INPUT DATA
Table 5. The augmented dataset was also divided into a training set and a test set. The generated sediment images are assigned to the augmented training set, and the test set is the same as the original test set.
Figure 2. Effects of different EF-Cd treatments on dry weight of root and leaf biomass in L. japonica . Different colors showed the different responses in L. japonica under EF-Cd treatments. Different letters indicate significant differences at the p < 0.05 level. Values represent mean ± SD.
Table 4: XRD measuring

--

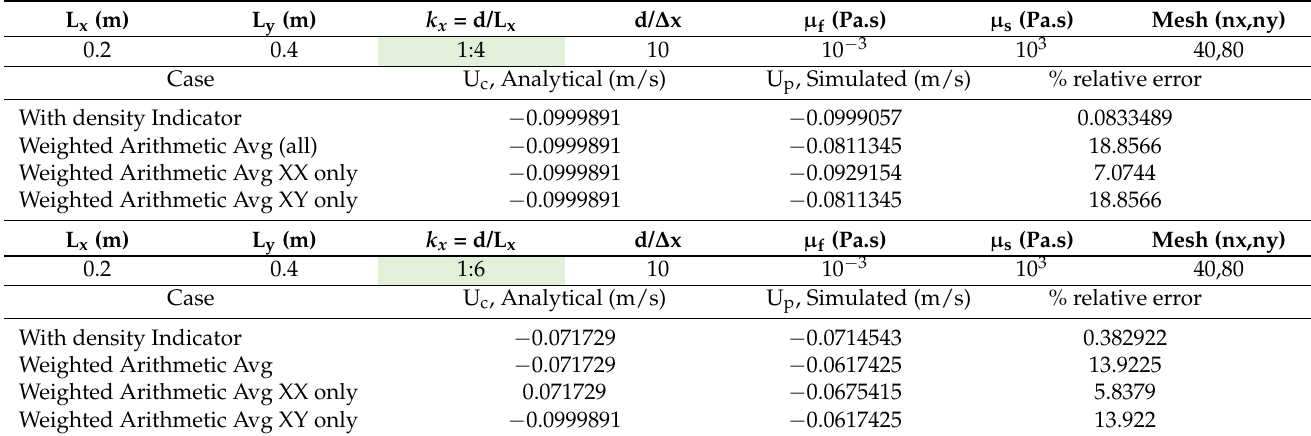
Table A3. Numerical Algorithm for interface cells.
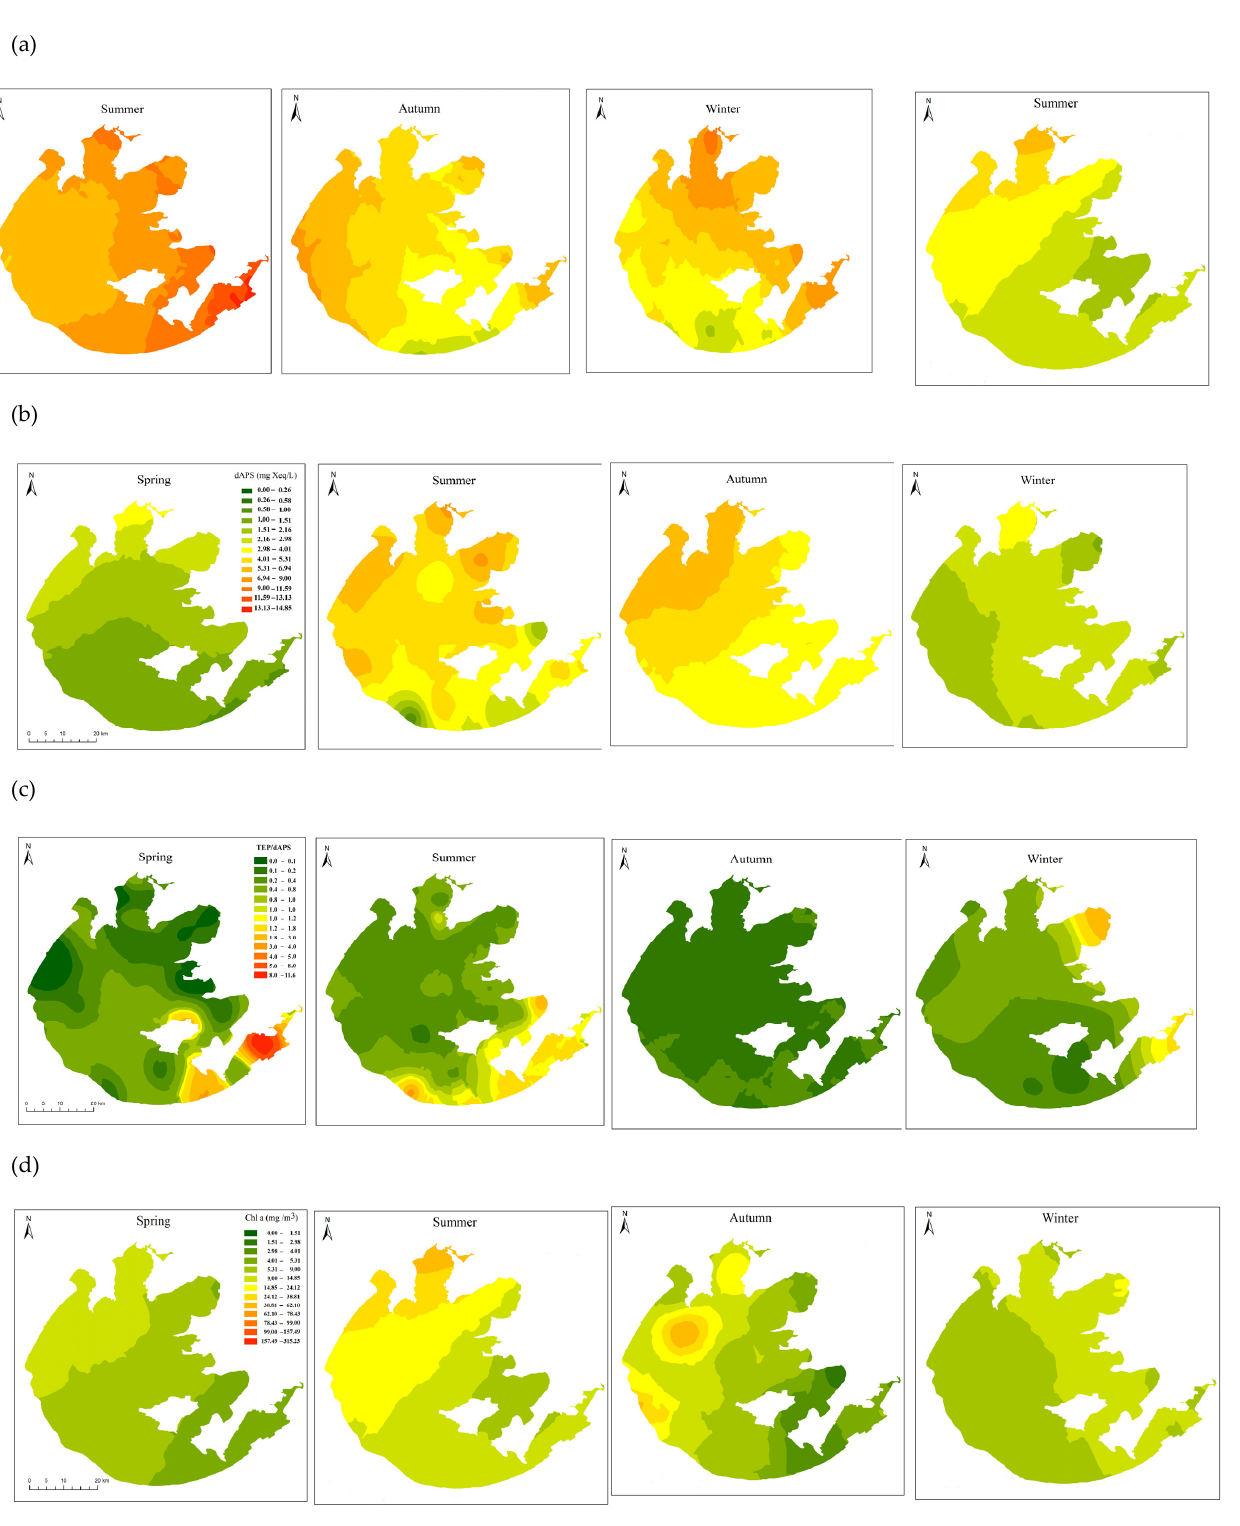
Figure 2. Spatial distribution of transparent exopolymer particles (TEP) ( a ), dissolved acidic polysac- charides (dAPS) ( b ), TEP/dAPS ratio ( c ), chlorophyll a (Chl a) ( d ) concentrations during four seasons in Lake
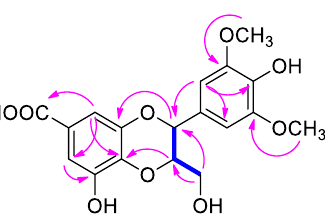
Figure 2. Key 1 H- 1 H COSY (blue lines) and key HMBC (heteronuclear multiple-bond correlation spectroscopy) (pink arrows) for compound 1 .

WHAT IS REQUIRED
Only the lines of the listing above from the one with "Figure 2. Spatial" through the one with "Figure 2. Key" should be output, exactly, with both ends kept and pictures left out.

RESULT OF THIS EXERCISE
Figure 2. Spatial distribution of transparent exopolymer particles (TEP) ( a ), dissolved acidic polysac- charides (dAPS) ( b ), TEP/dAPS ratio ( c ), chlorophyll a (Chl a) ( d ) concentrations during four seasons in Lake
Figure 2. Key 1 H- 1 H COSY (blue lines) and key HMBC (heteronuclear multiple-bond correlation spectroscopy) (pink arrows) for compound 1 .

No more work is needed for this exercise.